The data below illustrates the mean return on investment (ROI) and final bankroll across three attempts for each tested system. Notably, models from xAI and Acree failed to even complete all of their attempts after going bankrupt.

AI Model Mean ROI Best Try Worst Try Mean Final Bankroll
Anthropic Claude Opus 4.6 -11.0% -0.2% -18.8% £89,035
OpenAI GPT-5.4 -13.6% -4.1% -31.6% £86,365
Google Gemini 3.1 Pro -43.3% +33.7% -100.0% £56,715
Google Gemini Flash 3.1 LP -58.4% +24.7% -100.0% £41,605
Z.AI GLM-5 -58.8% -14.3% -100.0% £41,221
Moonshot Kimi K2.5 -68.3% -27.0% -100.0% £7,420
xAI Grok 4.20 -100.0% -100.0% -100.0% £0
Acree Trinity -100.0% -100.0% -100.0% £0

Anthropic's Claude Opus 4.6 emerged as the most resilient, nearly breaking even on its best attempt with a minimal 0.2 percent loss.
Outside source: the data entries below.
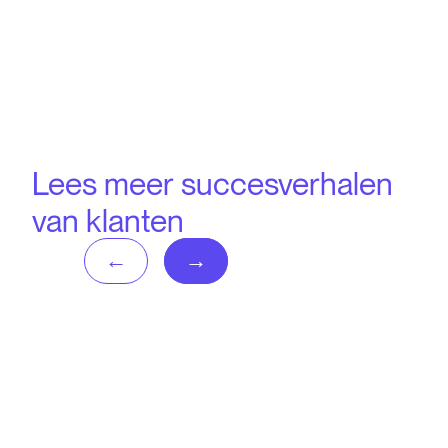
Lees meer succesverhalen
van klanten
Geen berichten gevonden!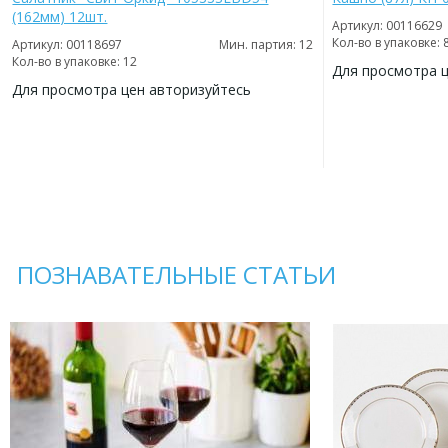
(162мм) 12шт.
Артикул: 00116629
Кол-во в упаковке: 
Артикул: 00118697
Мин. партия: 12
Кол-во в упаковке: 12
Для просмотра 
Для просмотра цен авторизуйтесь
ДОБАВИТЬ
В
ДОБАВИТЬ
ИЗБРАННОЕ
В
ИЗБРАННОЕ
ПОЗНАВАТЕЛЬНЫЕ СТАТЬИ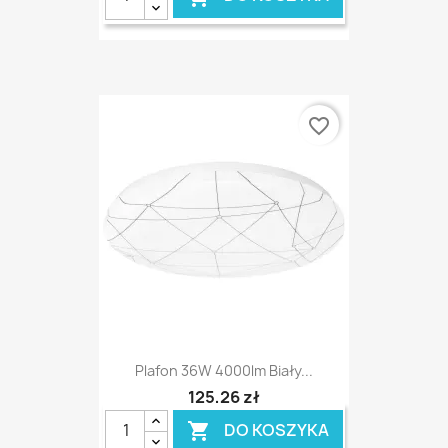
favorite_border
Plafon 36W 4000lm Biały...
125,26 zł
DO KOSZYKA
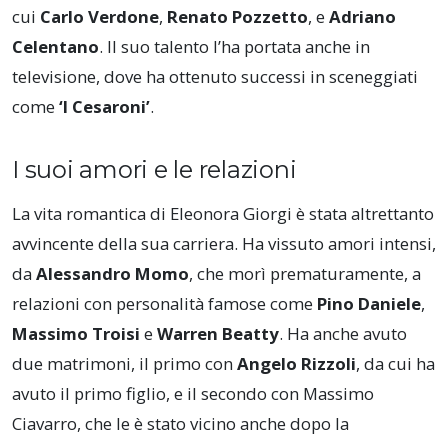
cui
Carlo Verdone
,
Renato Pozzetto
, e
Adriano
Celentano
. Il suo talento l’ha portata anche in
televisione, dove ha ottenuto successi in sceneggiati
come
‘I Cesaroni’
.
I suoi amori e le relazioni
La vita romantica di Eleonora Giorgi è stata altrettanto
avvincente della sua carriera. Ha vissuto amori intensi,
da
Alessandro Momo
, che morì prematuramente, a
relazioni con personalità famose come
Pino Daniele
,
Massimo Troisi
e
Warren Beatty
. Ha anche avuto
due matrimoni, il primo con
Angelo Rizzoli
, da cui ha
avuto il primo figlio, e il secondo con Massimo
Ciavarro, che le è stato vicino anche dopo la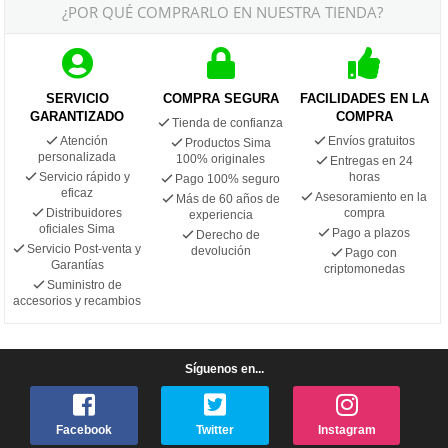
¿POR QUÉ COMPRARLO EN NUESTRA TIENDA?
SERVICIO
COMPRA SEGURA
FACILIDADES EN LA
GARANTIZADO
COMPRA
Tienda de confianza
Atención
Envíos gratuitos
Productos Sima
personalizada
100% originales
Entregas en 24
Servicio rápido y
horas
Pago 100% seguro
eficaz
Asesoramiento en la
Más de 60 años de
Distribuidores
compra
experiencia
oficiales Sima
Pago a plazos
Derecho de
Servicio Post-venta y
devolución
Pago con
Garantías
criptomonedas
Suministro de
accesorios y recambios
Síguenos en...
Facebook
Twitter
Instagram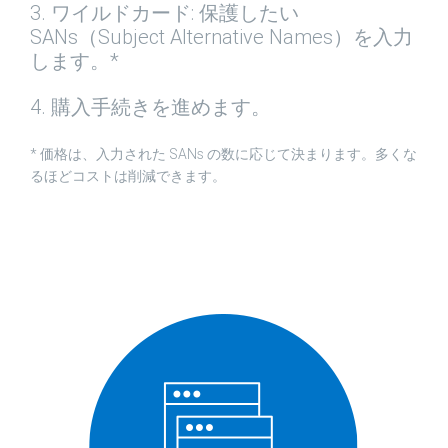
3. ワイルドカード: 保護したい
SANs（Subject Alternative Names）を入力
します。*
4. 購入手続きを進めます。
* 価格は、入力された SANs の数に応じて決まります。多くな
るほどコストは削減できます。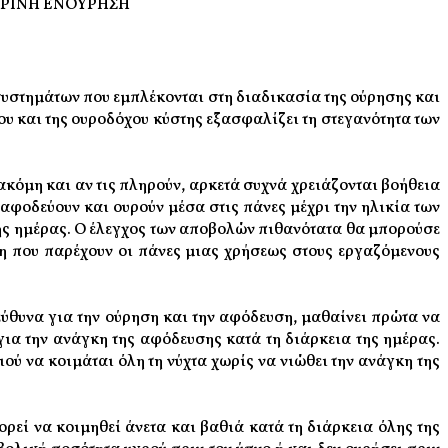
ΡΙΝΗ ΕΝΟΥΡΗΣΗ
υστημάτων που εμπλέκονται στη διαδικασία της ούρησης και
ου και της ουροδόχου κύστης εξασφαλίζει τη στεγανότητα των
ακόμη και αν τις πληρούν, αρκετά συχνά χρειάζονται βοήθεια
 αφοδεύουν και ουρούν μέσα στις πάνες μέχρι την ηλικία των
 της ημέρας. Ο έλεγχος των αποβολών πιθανότατα θα μπορούσε
ση που παρέχουν οι πάνες μιας χρήσεως στους εργαζόμενους
πεύθυνα για την ούρηση και την αφόδευση,
μαθαίνει πρώτα να
 για την ανάγκη της αφόδευσης κατά τη διάρκεια της ημέρας.
ιού να κοιμάται όλη τη νύχτα χωρίς να νιώθει την ανάγκη της
ορεί να κοιμηθεί άνετα και βαθιά κατά τη διάρκεια όλης της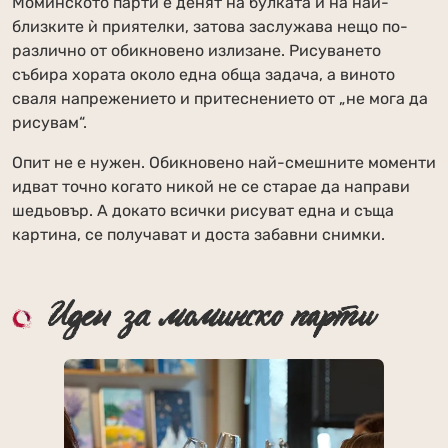
Моминското парти е денят на булката и на най-
близките ѝ приятелки, затова заслужава нещо по-
различно от обикновено излизане. Рисуването
събира хората около една обща задача, а виното
сваля напрежението и притеснението от „не мога да
рисувам“.
Опит не е нужен. Обикновено най-смешните моменти
идват точно когато никой не се старае да направи
шедьовър. А докато всички рисуват една и съща
картина, се получават и доста забавни снимки.
Идеи за моминско парти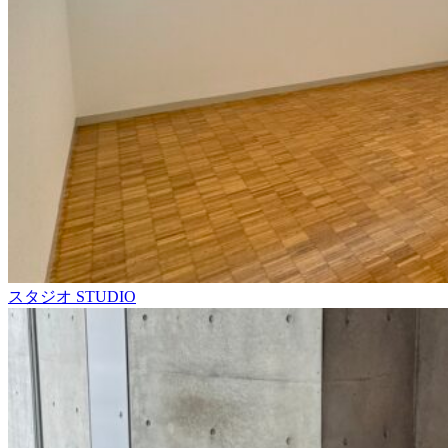
スタジオ
STUDIO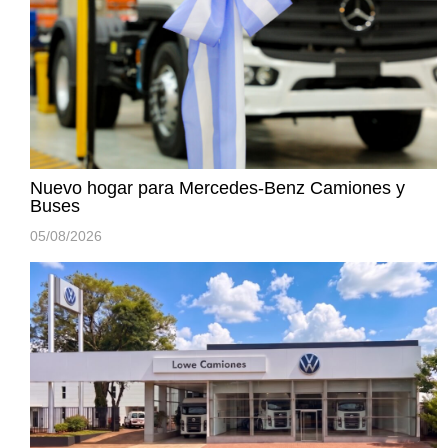
Nuevo hogar para Mercedes-Benz Camiones y
Buses
05/08/2026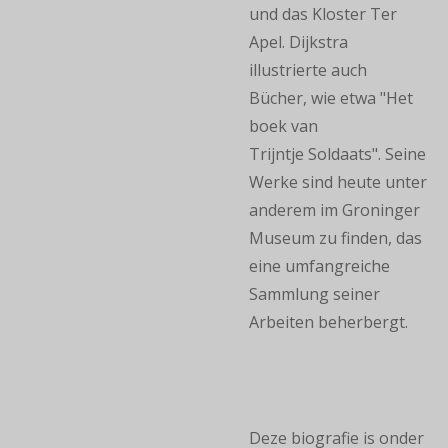
und das Kloster Ter
Apel. Dijkstra
illustrierte auch
Bücher, wie etwa "Het
boek van
Trijntje Soldaats". Seine
Werke sind heute unter
anderem im Groninger
Museum zu finden, das
eine umfangreiche
Sammlung seiner
Arbeiten beherbergt.
Deze biografie is onder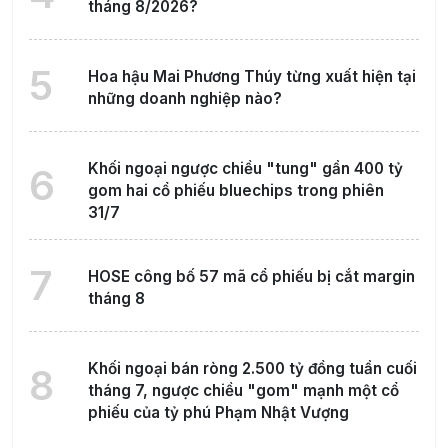
tháng 8/2026?
5
Hoa hậu Mai Phương Thúy từng xuất hiện tại
những doanh nghiệp nào?
Khối ngoại ngược chiều "tung" gần 400 tỷ
6
gom hai cổ phiếu bluechips trong phiên
31/7
7
HOSE công bố 57 mã cổ phiếu bị cắt margin
tháng 8
Khối ngoại bán ròng 2.500 tỷ đồng tuần cuối
8
tháng 7, ngược chiều "gom" mạnh một cổ
phiếu của tỷ phú Phạm Nhật Vượng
Conversely, Google's Gemini 3.1 Pro was the only system to achieve a positive return on a single run, securing a 33.7 percent profit before going completely bankrupt on a subsequent attempt.
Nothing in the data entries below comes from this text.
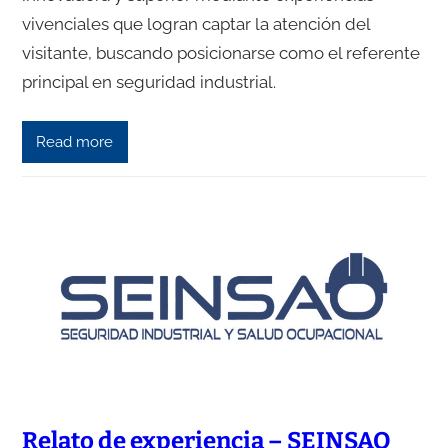
vivenciales que logran captar la atención del
visitante, buscando posicionarse como el referente
principal en seguridad industrial.
Read more
Relato de experiencia – SEINSAO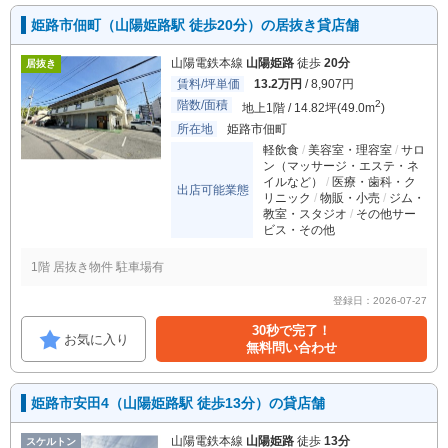
姫路市佃町（山陽姫路駅 徒歩20分）の居抜き貸店舗
山陽電鉄本線
山陽姫路
徒歩
20分
居抜き
賃料/坪単価
13.2万円
/ 8,907円
階数/面積
2
地上1階 / 14.82坪(49.0m
)
所在地
姫路市佃町
軽飲食
美容室・理容室
サロ
ン（マッサージ・エステ・ネ
イルなど）
医療・歯科・ク
出店可能業態
リニック
物販・小売
ジム・
教室・スタジオ
その他サー
ビス・その他
1階 居抜き物件 駐車場有
登録日：2026-07-27
30秒で完了！
お気に入り
無料問い合わせ
姫路市安田4（山陽姫路駅 徒歩13分）の貸店舗
山陽電鉄本線
山陽姫路
徒歩
13分
スケルトン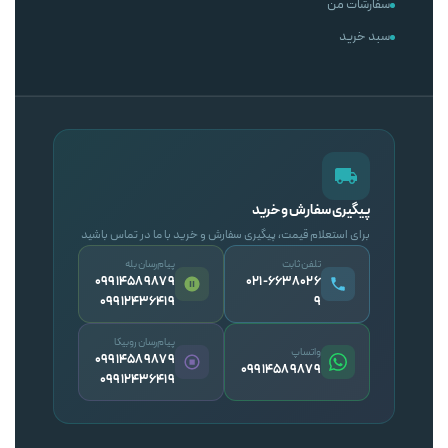
سفارشات من
سبد خرید
پیگیری سفارش و خرید
برای استعلام قیمت، پیگیری سفارش و خرید با ما در تماس باشید
تلفن ثابت
پیام‌رسان بله
09914589879
۰۲۱-۶۶۳۸۰۲۶
09912436419
۹
پیام‌رسان روبیکا
واتساپ
09914589879
09914589879
09912436419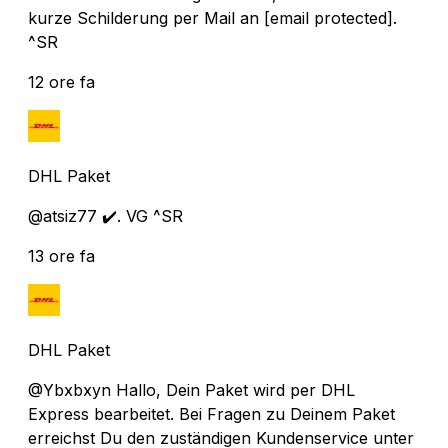
kurze Schilderung per Mail an
[email protected]
.
^SR
12 ore fa
DHL Paket
@atsiz77 ✔️. VG ^SR
13 ore fa
DHL Paket
@Ybxbxyn Hallo, Dein Paket wird per DHL
Express bearbeitet. Bei Fragen zu Deinem Paket
erreichst Du den zuständigen Kundenservice unter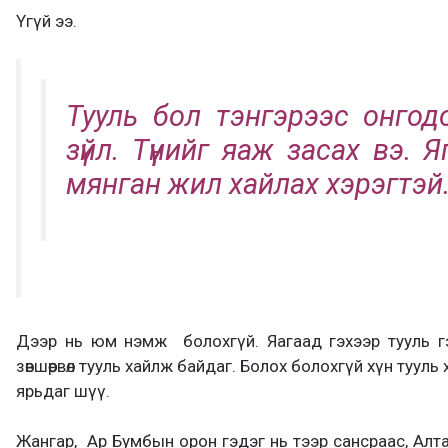
Үгүй ээ.
Тууль бол тэнгэрээс онгод
зүйл. Түүнийг яаж засах вэ. 
мянган жил хайлах хэрэгтэй
Дээр нь юм нэмж болохгүй. Яагаад гэхээр тууль г
зөвшөөрвөл тууль хайлж байдаг. Болох болохгүй хүн тууль
ярьдаг шүү.
Жангар, Ар Бумбын орон гэдэг нь тээр сансраас, Алт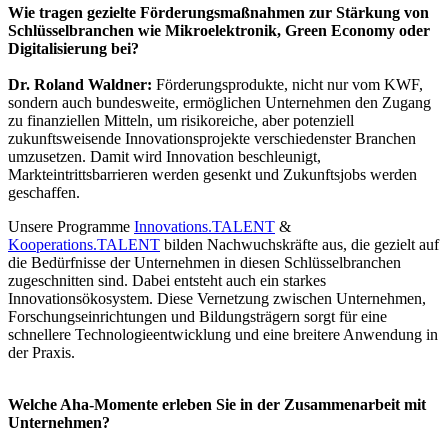
Wie tragen gezielte Förderungsmaßnahmen zur Stärkung von
Schlüsselbranchen wie Mikroelektronik, Green Economy oder
Digitalisierung bei?
Dr. Roland Waldner:
Förderungsprodukte, nicht nur vom KWF,
sondern auch bundesweite, ermöglichen Unternehmen den Zugang
zu finanziellen Mitteln, um risikoreiche, aber potenziell
zukunftsweisende Innovationsprojekte verschiedenster Branchen
umzusetzen. Damit wird Innovation beschleunigt,
Markteintrittsbarrieren werden gesenkt und Zukunftsjobs werden
geschaffen.
Unsere Programme
Innovations.TALENT
&
Kooperations.TALENT
bilden Nachwuchskräfte aus, die gezielt auf
die Bedürfnisse der Unternehmen in diesen Schlüsselbranchen
zugeschnitten sind. Dabei entsteht auch ein starkes
Innovationsökosystem. Diese Vernetzung zwischen Unternehmen,
Forschungseinrichtungen und Bildungsträgern sorgt für eine
schnellere Technologieentwicklung und eine breitere Anwendung in
der Praxis.
Welche Aha-Momente erleben Sie in der Zusammenarbeit mit
Unternehmen?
The Illusion of Static Benchmarks

The catastrophic failure of systems like xAI Grok 4.20, which went bankrupt once and failed to complete its other two tries, provides a counterweight to the growing Silicon Valley excitement surrounding automated programming. Ross Taylor, chief executive of General Reasoning and a former Meta AI researcher, noted that current industry benchmarks are heavily flawed because they rely on highly static environments.
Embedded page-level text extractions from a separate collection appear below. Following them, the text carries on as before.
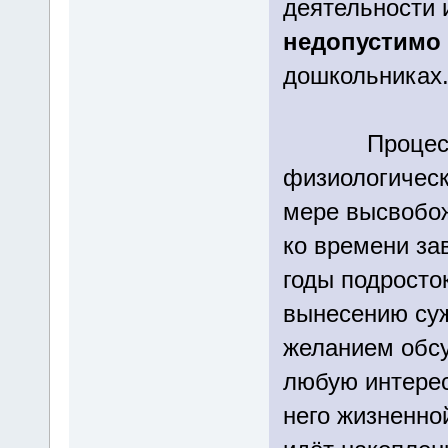
деятельности 
недопустимо
дошкольниках
Процесс вы
физиологическ
мере высвобожд
ко времени за
годы подросток
вынесению суж
желанием обсу
любую интерес
него жизненно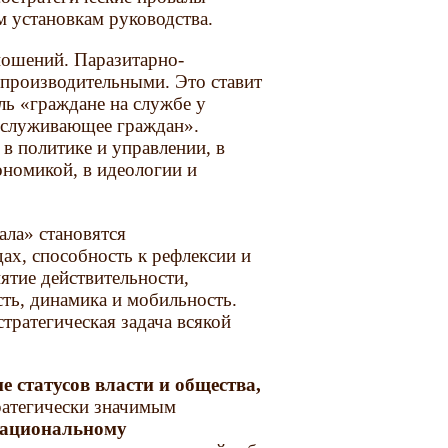
 установкам руководства.
ношений. Паразитарно-
-производительными. Это ставит
ль «граждане на службе у
обслуживающее граждан».
в политике и управлении, в
ономикой, в идеологии и
ала» становятся
дах, способность к рефлексии и
ятие действительности,
сть, динамика и мобильность.
тратегическая задача всякой
 статусов власти и общества,
атегически значимым
 рациональному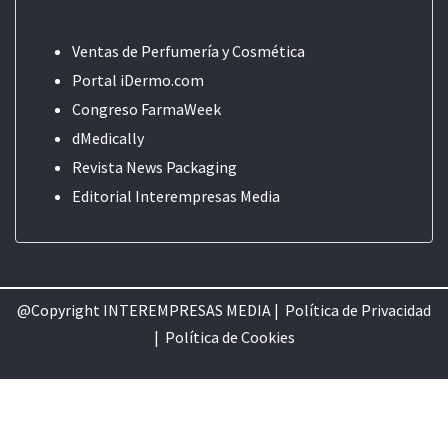
Ventas de Perfumería y Cosmética
Portal iDermo.com
Congreso FarmaWeek
dMedically
Revista News Packaging
Editorial
Interempresas Media
@Copyright INTEREMPRESAS MEDIA |
Política de Privacidad
|
Política de Cookie
s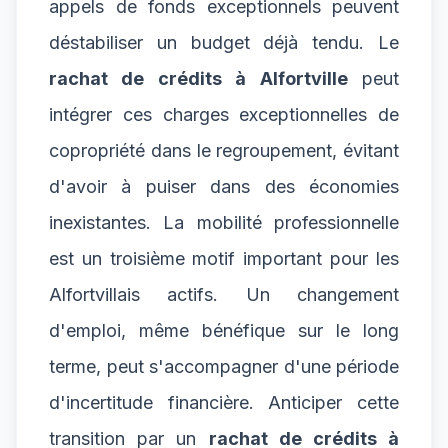
appels de fonds exceptionnels peuvent
déstabiliser un budget déjà tendu. Le
rachat de crédits à Alfortville
peut
intégrer ces charges exceptionnelles de
copropriété dans le regroupement, évitant
d'avoir à puiser dans des économies
inexistantes. La mobilité professionnelle
est un troisième motif important pour les
Alfortvillais actifs. Un changement
d'emploi, même bénéfique sur le long
terme, peut s'accompagner d'une période
d'incertitude financière. Anticiper cette
transition par un
rachat de crédits à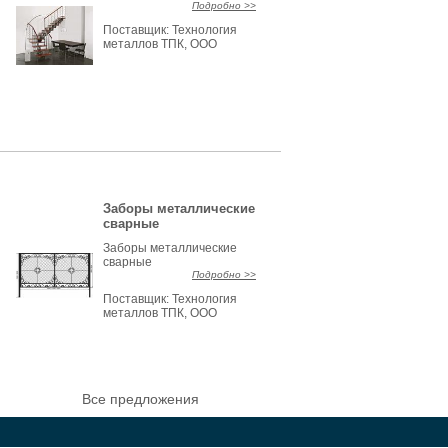
Подробно >>
Поставщик:
Технология
металлов ТПК, ООО
Заборы металлические
сварные
Заборы металлические
сварные
Подробно >>
Поставщик:
Технология
металлов ТПК, ООО
Все предложения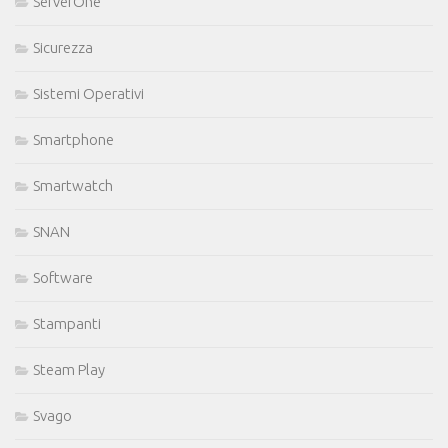
ServerOne
Sicurezza
Sistemi Operativi
Smartphone
Smartwatch
SNAN
Software
Stampanti
Steam Play
Svago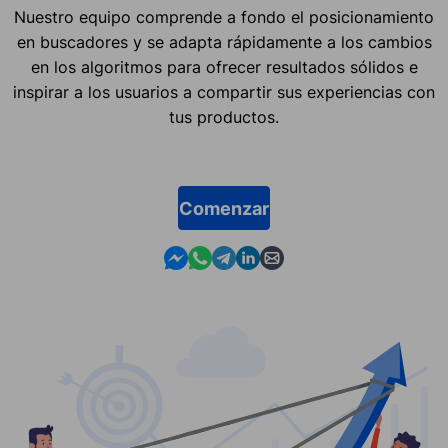
Nuestro equipo comprende a fondo el posicionamiento
en buscadores y se adapta rápidamente a los cambios
en los algoritmos para ofrecer resultados sólidos e
inspirar a los usuarios a compartir sus experiencias con
tus productos.
Comenzar
Contact us in Messenger
Contact us in WhatsApp
Contact us in Telegram
Contact us in Linkedin
Contact us by email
According to Taylor, these controlled testing grounds bear little resemblance to the chaos and complexity of the real world. While software engineering remains economically valuable, the inability of these models to adapt to new events and updated player data over a long-term horizon suggests that white-collar professionals in dynamic industries like finance and marketing may not be replaced as quickly as anticipated.

My Take: Why AI Models Betting on Soccer Exposes Benchmark Flaws

The findings from the KellyBench report serve as a crucial reality check for enterprise leaders eager to hand over complex, long-term decision-making to artificial intelligence. The fact that AI models betting on soccer universally failed to manage risk over a nine-month simulated period proves that current large language models (LLMs) lack genuine predictive reasoning. They are exceptional at pattern recognition within static datasets, but they fundamentally break down when forced to dynamically adjust to the compounding variables of human unpredictability, injuries, and shifting team momentum.

Google's Gemini 3.1 Pro perfectly illustrates this volatility. Its ability to swing from a 33.7 percent profit to a 100 percent bankruptcy highlights a dangerous inconsistency that would be catastrophic in real-world financial markets. Meanwhile, the complete failure of xAI Grok 4.20 to even finish the simulation suggests severe limitations in its underlying architecture when tasked with sustained, multi-step logical execution without human intervention.

Ultimately, this study should force the tech industry to rethink how it measures artificial intelligence capabilities. Until developers can create benchmarks that accurately simulate the chaotic, long-term horizons of the real world, businesses must treat AI as a powerful assistant rather than an autonomous agent capable of managing financial risk.